Baby blue eyes that made him look perversely young, sandy hair that always looked like he’d just run a comb through it. The twist of his mouth and the set of his jaw were firm, hard, while his nose was a little crooked, like he’d had some childhood accident—something rambunctious, a soap-car derby or fight over lunch money.

There wasn’t an ounce of fat on him and the way he carried himself, the weights and running shoes and tennis rackets I’d come across on my scattered visits weren’t just for show. I couldn’t swear to it that he had six-pack abs or anything, but there was an electric charge between us that I knew was real.

It wasn’t ego; he knew I wanted him, he knew he could get me… I knew every guy wanted me, I knew I could have any guy. I’m sure that when he called me, my number wasn’t listed as ‘probably a screamer’ and I didn’t have him down as ‘walks around like he’s got ten inches.’

But if Sherlock Holmes were to venture a guess as to whether we had fucked and whether we wanted to fuck, I’m sure he’d need a mulligan or two.

Now, here’s the part where you maybe say hey, Max, the way you tell it, you’re one set of bimbo implants away from booking Baywatch. If you’re so hot and he’s so hot, why don’t you just tap that already?

Or, I don’t know, maybe you’re Mormon and you’re more wondering why he doesn’t pay my dad a dowry of two cows and knock me up or however it works for you guys. It’s all semantics for the real question, which is that if I want him, why am I not getting him?

You really have to know Logan to get the answer to that. If you’d met him or even seen a picture of him, you wouldn’t ask.
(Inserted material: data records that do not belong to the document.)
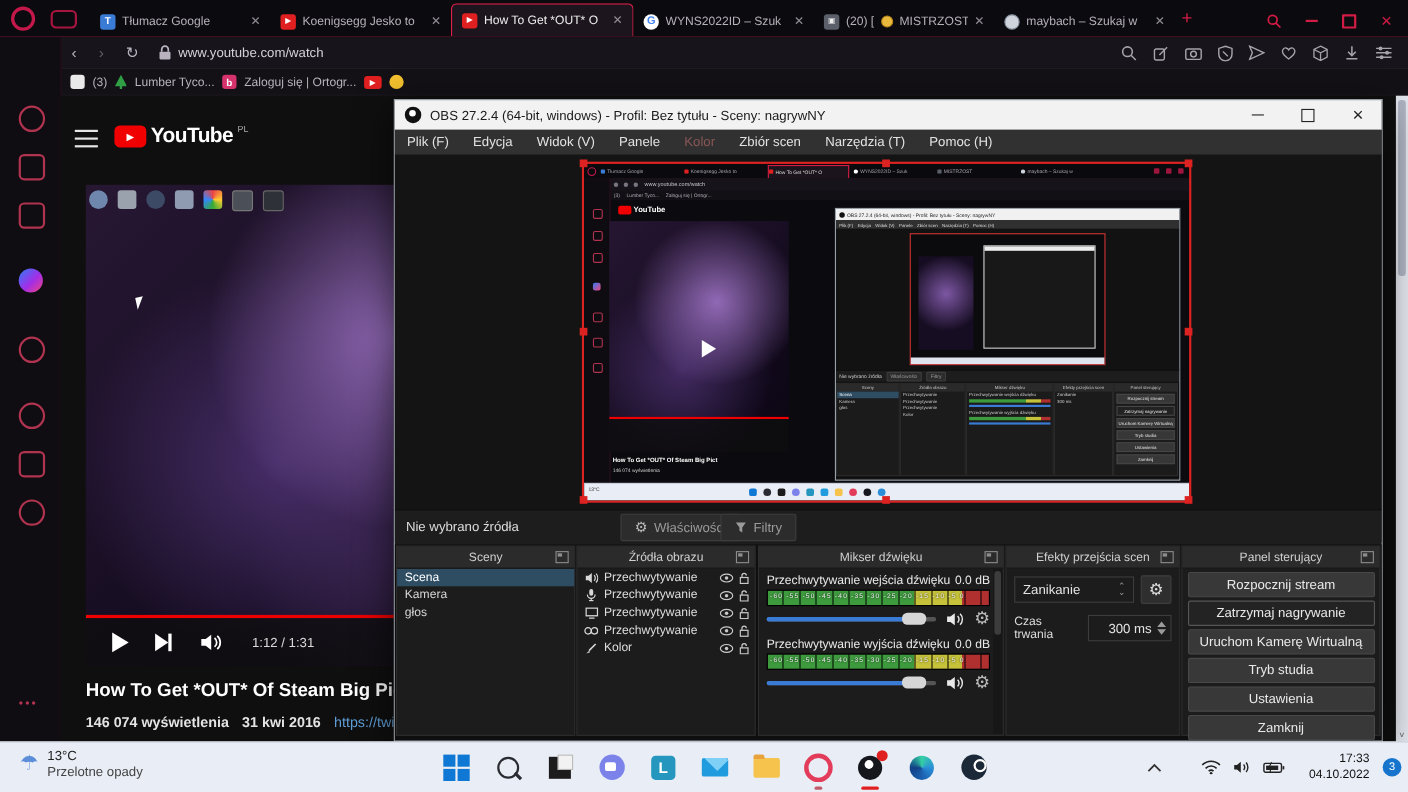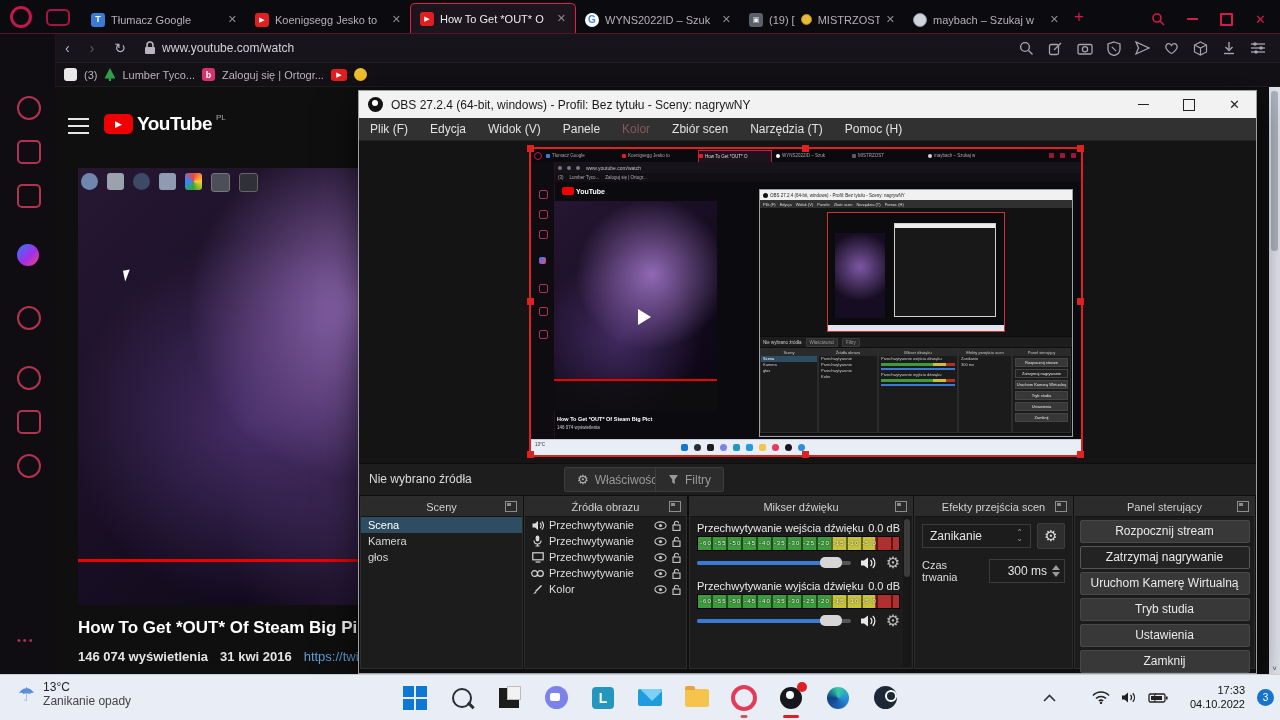--- a/index.html
+++ b/index.html
@@ -313,7 +313,7 @@
     </div>
     <div class="tab">
       <span class="fv fv-dark">▣</span>
-      <span class="lbl" style="flex:none">(19) [</span>
+      <span class="lbl" style="flex:none">(20) [</span>
       <span class="medal"></span>
       <span class="lbl">MISTRZOST</span>
       <span class="x">✕</span>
The guy’s a hottie, but he has this Abraham Lincoln energy, like he was supposed to be a politician back when people gave a shit or a Roman senator who gave a speech about how bad slavery was.

I was under the impression, and you would be too, that if I made a pass at Logan, he’d have some Boy Scout answer ready about how we needed to keep things professional because of how important our work was and if we allowed our priorities to shift we would be doing a disservice to… I can’t make it sound good. He’d make it sound good.

You’ve seen a Spider-Man movie, Superman movie? They always have a speech about how they can’t just fuck the girl on the regular. Well, that wasn’t all Hollywood bullshit. Logan was exactly the kind of guy who really believed that sort of thing. I mean, you heard all that shit about the diamonds, right? Imagine what he’d say about a blowjob.

So it’s not like I’m easy or anything. It’s just that right then, I smelled pure, concentrated boy. And good. Like I’d stepped into a locker room only ever used by the Olympic swimming team. And it wasn’t simply that Logan smelled nice. He always smelled nice, even when he forgot to put on cologne or had been working too hard to shower for a while or he’d just gotten back from a tennis match and I could see sculpted legs under shorts that formed to his hips and thighs like the blister pack on a set of new batteries.

No. It was that he smelled like he’d been fucking.